◆ **Task instructions**
Print the whole listing, unchanged.
START Record extracts
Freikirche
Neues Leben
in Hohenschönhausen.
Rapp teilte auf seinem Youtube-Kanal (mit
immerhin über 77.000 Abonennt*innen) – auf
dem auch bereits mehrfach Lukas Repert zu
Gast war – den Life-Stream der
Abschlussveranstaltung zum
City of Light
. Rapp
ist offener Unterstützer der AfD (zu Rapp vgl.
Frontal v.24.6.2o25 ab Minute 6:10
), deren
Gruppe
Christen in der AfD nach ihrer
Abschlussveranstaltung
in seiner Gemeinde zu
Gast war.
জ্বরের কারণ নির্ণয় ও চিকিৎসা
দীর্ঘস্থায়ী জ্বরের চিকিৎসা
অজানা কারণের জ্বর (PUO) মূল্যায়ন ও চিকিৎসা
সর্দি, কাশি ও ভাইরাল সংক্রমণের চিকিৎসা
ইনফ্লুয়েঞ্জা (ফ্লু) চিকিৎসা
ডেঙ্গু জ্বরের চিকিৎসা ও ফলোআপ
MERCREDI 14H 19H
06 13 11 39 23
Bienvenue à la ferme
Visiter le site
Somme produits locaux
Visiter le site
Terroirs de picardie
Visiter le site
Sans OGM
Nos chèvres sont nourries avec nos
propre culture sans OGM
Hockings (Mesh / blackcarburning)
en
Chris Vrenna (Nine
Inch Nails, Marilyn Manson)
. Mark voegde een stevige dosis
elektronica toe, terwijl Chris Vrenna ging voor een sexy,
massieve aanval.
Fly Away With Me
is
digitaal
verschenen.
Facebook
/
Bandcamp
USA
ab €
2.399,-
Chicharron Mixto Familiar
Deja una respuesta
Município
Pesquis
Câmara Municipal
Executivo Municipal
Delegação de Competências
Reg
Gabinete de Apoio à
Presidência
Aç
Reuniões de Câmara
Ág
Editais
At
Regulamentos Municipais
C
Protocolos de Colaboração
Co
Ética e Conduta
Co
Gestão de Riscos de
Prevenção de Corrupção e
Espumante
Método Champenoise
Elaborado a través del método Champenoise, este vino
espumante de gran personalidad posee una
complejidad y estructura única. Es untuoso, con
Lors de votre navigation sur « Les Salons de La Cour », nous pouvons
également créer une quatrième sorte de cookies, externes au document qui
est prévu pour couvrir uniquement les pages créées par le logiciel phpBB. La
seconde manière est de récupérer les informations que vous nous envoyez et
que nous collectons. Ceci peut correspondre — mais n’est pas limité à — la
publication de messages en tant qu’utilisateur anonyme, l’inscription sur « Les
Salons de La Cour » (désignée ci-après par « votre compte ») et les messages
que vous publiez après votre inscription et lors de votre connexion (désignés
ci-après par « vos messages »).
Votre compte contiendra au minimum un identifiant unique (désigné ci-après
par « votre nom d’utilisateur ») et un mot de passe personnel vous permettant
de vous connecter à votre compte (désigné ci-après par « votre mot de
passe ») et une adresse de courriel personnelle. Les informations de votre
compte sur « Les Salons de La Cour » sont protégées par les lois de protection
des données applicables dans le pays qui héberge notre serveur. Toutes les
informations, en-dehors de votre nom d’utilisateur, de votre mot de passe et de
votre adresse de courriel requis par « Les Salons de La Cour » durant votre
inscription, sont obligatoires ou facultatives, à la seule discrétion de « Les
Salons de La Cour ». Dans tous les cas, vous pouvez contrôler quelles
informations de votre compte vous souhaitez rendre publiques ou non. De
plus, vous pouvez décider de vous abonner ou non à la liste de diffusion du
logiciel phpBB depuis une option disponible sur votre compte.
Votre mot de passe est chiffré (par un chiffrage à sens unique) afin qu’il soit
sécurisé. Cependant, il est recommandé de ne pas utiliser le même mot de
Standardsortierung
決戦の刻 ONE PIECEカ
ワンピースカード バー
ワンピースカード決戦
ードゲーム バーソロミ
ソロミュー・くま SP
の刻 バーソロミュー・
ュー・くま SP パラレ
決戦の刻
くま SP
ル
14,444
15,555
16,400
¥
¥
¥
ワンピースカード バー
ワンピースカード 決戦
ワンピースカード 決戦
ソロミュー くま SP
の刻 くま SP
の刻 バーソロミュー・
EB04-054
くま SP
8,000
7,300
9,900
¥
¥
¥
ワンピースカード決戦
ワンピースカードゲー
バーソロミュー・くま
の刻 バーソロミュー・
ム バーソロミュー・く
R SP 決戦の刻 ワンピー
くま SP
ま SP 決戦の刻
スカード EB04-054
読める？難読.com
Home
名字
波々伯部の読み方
END Record extracts
◆ **Exercise solution**
Freikirche
Neues Leben
in Hohenschönhausen.
Rapp teilte auf seinem Youtube-Kanal (mit
immerhin über 77.000 Abonennt*innen) – auf
dem auch bereits mehrfach Lukas Repert zu
Gast war – den Life-Stream der
Abschlussveranstaltung zum
City of Light
. Rapp
ist offener Unterstützer der AfD (zu Rapp vgl.
Frontal v.24.6.2o25 ab Minute 6:10
), deren
Gruppe
Christen in der AfD nach ihrer
Abschlussveranstaltung
in seiner Gemeinde zu
Gast war.
জ্বরের কারণ নির্ণয় ও চিকিৎসা
দীর্ঘস্থায়ী জ্বরের চিকিৎসা
অজানা কারণের জ্বর (PUO) মূল্যায়ন ও চিকিৎসা
সর্দি, কাশি ও ভাইরাল সংক্রমণের চিকিৎসা
ইনফ্লুয়েঞ্জা (ফ্লু) চিকিৎসা
ডেঙ্গু জ্বরের চিকিৎসা ও ফলোআপ
MERCREDI 14H 19H
06 13 11 39 23
Bienvenue à la ferme
Visiter le site
Somme produits locaux
Visiter le site
Terroirs de picardie
Visiter le site
Sans OGM
Nos chèvres sont nourries avec nos
propre culture sans OGM
Hockings (Mesh / blackcarburning)
en
Chris Vrenna (Nine
Inch Nails, Marilyn Manson)
. Mark voegde een stevige dosis
elektronica toe, terwijl Chris Vrenna ging voor een sexy,
massieve aanval.
Fly Away With Me
is
digitaal
verschenen.
Facebook
/
Bandcamp
USA
ab €
2.399,-
Chicharron Mixto Familiar
Deja una respuesta
Município
Pesquis
Câmara Municipal
Executivo Municipal
Delegação de Competências
Reg
Gabinete de Apoio à
Presidência
Aç
Reuniões de Câmara
Ág
Editais
At
Regulamentos Municipais
C
Protocolos de Colaboração
Co
Ética e Conduta
Co
Gestão de Riscos de
Prevenção de Corrupção e
Espumante
Método Champenoise
Elaborado a través del método Champenoise, este vino
espumante de gran personalidad posee una
complejidad y estructura única. Es untuoso, con
Lors de votre navigation sur « Les Salons de La Cour », nous pouvons
également créer une quatrième sorte de cookies, externes au document qui
est prévu pour couvrir uniquement les pages créées par le logiciel phpBB. La
seconde manière est de récupérer les informations que vous nous envoyez et
que nous collectons. Ceci peut correspondre — mais n’est pas limité à — la
publication de messages en tant qu’utilisateur anonyme, l’inscription sur « Les
Salons de La Cour » (désignée ci-après par « votre compte ») et les messages
que vous publiez après votre inscription et lors de votre connexion (désignés
ci-après par « vos messages »).
Votre compte contiendra au minimum un identifiant unique (désigné ci-après
par « votre nom d’utilisateur ») et un mot de passe personnel vous permettant
de vous connecter à votre compte (désigné ci-après par « votre mot de
passe ») et une adresse de courriel personnelle. Les informations de votre
compte sur « Les Salons de La Cour » sont protégées par les lois de protection
des données applicables dans le pays qui héberge notre serveur. Toutes les
informations, en-dehors de votre nom d’utilisateur, de votre mot de passe et de
votre adresse de courriel requis par « Les Salons de La Cour » durant votre
inscription, sont obligatoires ou facultatives, à la seule discrétion de « Les
Salons de La Cour ». Dans tous les cas, vous pouvez contrôler quelles
informations de votre compte vous souhaitez rendre publiques ou non. De
plus, vous pouvez décider de vous abonner ou non à la liste de diffusion du
logiciel phpBB depuis une option disponible sur votre compte.
Votre mot de passe est chiffré (par un chiffrage à sens unique) afin qu’il soit
sécurisé. Cependant, il est recommandé de ne pas utiliser le même mot de
Standardsortierung
決戦の刻 ONE PIECEカ
ワンピースカード バー
ワンピースカード決戦
ードゲーム バーソロミ
ソロミュー・くま SP
の刻 バーソロミュー・
ュー・くま SP パラレ
決戦の刻
くま SP
ル
14,444
15,555
16,400
¥
¥
¥
ワンピースカード バー
ワンピースカード 決戦
ワンピースカード 決戦
ソロミュー くま SP
の刻 くま SP
の刻 バーソロミュー・
EB04-054
くま SP
8,000
7,300
9,900
¥
¥
¥
ワンピースカード決戦
ワンピースカードゲー
バーソロミュー・くま
の刻 バーソロミュー・
ム バーソロミュー・く
R SP 決戦の刻 ワンピー
くま SP
ま SP 決戦の刻
スカード EB04-054
読める？難読.com
Home
名字
波々伯部の読み方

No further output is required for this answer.